**Supplied data:**
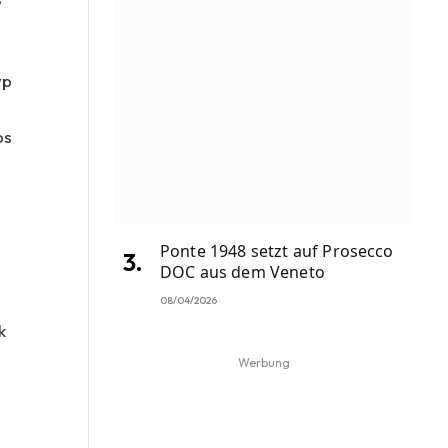
yp
ps
Ponte 1948 setzt auf Prosecco
DOC aus dem Veneto
s
08/04/2026
k
Werbung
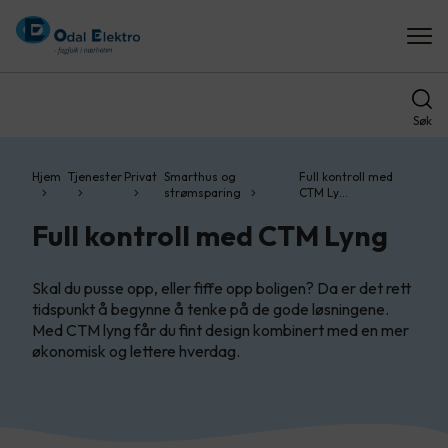
Søk
Hjem
Tjenester
Privat
Smarthus og
Full kontroll med
strømsparing
CTM Ly…
Full kontroll med CTM Lyng
Skal du pusse opp, eller fiffe opp boligen? Da er det rett
tidspunkt å begynne å tenke på de gode løsningene.
Med CTM lyng får du fint design kombinert med en mer
økonomisk og lettere hverdag.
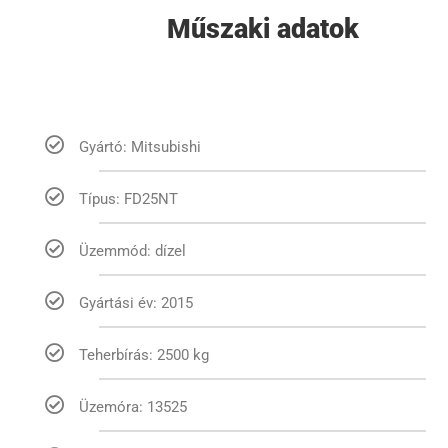
Műszaki adatok
Gyártó: Mitsubishi
Típus: FD25NT
Üzemmód: dízel
Gyártási év: 2015
Teherbírás: 2500 kg
Üzemóra: 13525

**Try it:**
Leave out the pictures; repeat the data exactly.

**Answer for this exercise:**
yp
ps
Ponte 1948 setzt auf Prosecco
DOC aus dem Veneto
s
08/04/2026
k
Werbung
Søk
Hjem
Tjenester
Privat
Smarthus og
Full kontroll med
strømsparing
CTM Ly…
Full kontroll med CTM Lyng
Skal du pusse opp, eller fiffe opp boligen? Da er det rett
tidspunkt å begynne å tenke på de gode løsningene.
Med CTM lyng får du fint design kombinert med en mer
økonomisk og lettere hverdag.
Műszaki adatok
Gyártó: Mitsubishi
Típus: FD25NT
Üzemmód: dízel
Gyártási év: 2015
Teherbírás: 2500 kg
Üzemóra: 13525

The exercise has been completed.